## Objectives
A. Reproduce the passage of the alignment training documentation starting with "For offline methods" and going on through "function scores them.".
B. Extend the alignment training documentation, picking up right after its final line.
--- Begin Source document ---
Parameter	Default	Description
`max_new_tokens`	256	Maximum tokens to generate per completion
`temperature`	1.0	Sampling temperature (lower = more deterministic)
`top_p`	1.0	Nucleus sampling threshold
`top_k`	0	Top-k sampling (0 = disabled)
`do_sample`	true	Enable stochastic sampling
`group_size`	4	Completions per prompt (GRPO uses groups for advantage estimation)

Backward Compatibility¶

Datasets with pre-computed advantages in each batch still work — OnlineRLStep detects them and falls back to the offline loss path. This means you can gradually migrate from pre-computed to online generation.

YAML Config Examples¶

DPO¶

recipe: align
method: dpo

model:
  name: meta-llama/Llama-3.1-8B-Instruct

data:
  path: data/preferences.jsonl
  format: preference

trainer:
  batch_size: 4
  gradient_accumulation: 4
  learning_rate: 5e-6
  num_epochs: 1
  mixed_precision: bf16

output:
  dir: output/dpo-align

GRPO¶

recipe: align
method: grpo

model:
  name: meta-llama/Llama-3.1-8B-Instruct

data:
  path: data/prompts.jsonl
  format: text

trainer:
  batch_size: 4
  gradient_accumulation: 4
  learning_rate: 5e-6
  num_epochs: 1

output:
  dir: output/grpo-align

PPO¶

recipe: align
method: ppo

model:
  name: meta-llama/Llama-3.1-8B-Instruct

data:
  path: data/prompts.jsonl
  format: text

trainer:
  batch_size: 4
  learning_rate: 1e-5
  num_epochs: 1

output:
  dir: output/ppo-align

Preference Data Format¶

For offline methods (DPO, ORPO, SimPO), prepare data as preference pairs with chosen and rejected responses:

{
  "prompt": "Explain quantum computing in simple terms.",
  "chosen": "Quantum computing uses quantum bits (qubits) that can be...",
  "rejected": "Quantum computing is really complicated and..."
}

For online methods (GRPO, PPO, REINFORCE), provide prompts. The model generates responses during training, and a reward function scores them.

Custom Reward Functions¶

Register custom reward functions for online alignment methods:

from xaytune.recipes.align.rewards import reward_registry

@reward_registry.register("length_reward")
--- End Source document ---
--- Begin Information shown ---
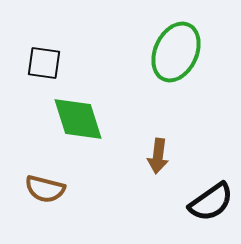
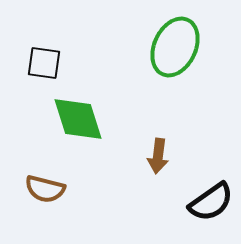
green ellipse: moved 1 px left, 5 px up
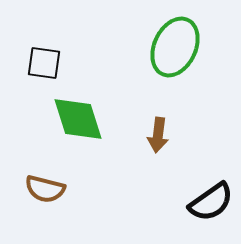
brown arrow: moved 21 px up
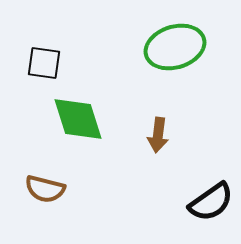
--- End Information shown ---
## Outputs by task
A.
For offline methods (DPO, ORPO, SimPO), prepare data as preference pairs with chosen and rejected responses:

{
  "prompt": "Explain quantum computing in simple terms.",
  "chosen": "Quantum computing uses quantum bits (qubits) that can be...",
  "rejected": "Quantum computing is really complicated and..."
}

For online methods (GRPO, PPO, REINFORCE), provide prompts. The model generates responses during training, and a reward function scores them.

B.
def length_reward(prompt: str, response: str) -> float:
    """Reward longer, more detailed responses."""
    return min(len(response.split()) / 100, 1.0)

@reward_registry.register("format_reward")
def format_reward(prompt: str, response: str) -> float:
    """Reward responses that follow a specific format."""
    score = 0.0
    if response.startswith("Answer:"):
        score += 0.5
    if "\n" in response:
        score += 0.5
    return score

Default reward

xaytune includes a default reward function (returns 0.0). You should register your own reward function for meaningful alignment results.

Choosing an Alignment Method¶

DPO -- Simplest to set up. Requires pre-collected preference pairs. No reward model needed. Good default choice.
GRPO -- Online method with group-based advantage estimation. Works well when you have a reward function but not preference data.
ORPO -- Combines SFT and preference optimization in a single training stage. Can be more efficient than separate SFT + DPO.
SimPO -- Reference-free DPO variant. Avoids the need to keep a reference model in memory, reducing VRAM usage.
PPO -- Classic RLHF. Most flexible but also most complex to tune. Requires a reward model or function.
REINFORCE -- Simpler than PPO. Good for straightforward reward signals.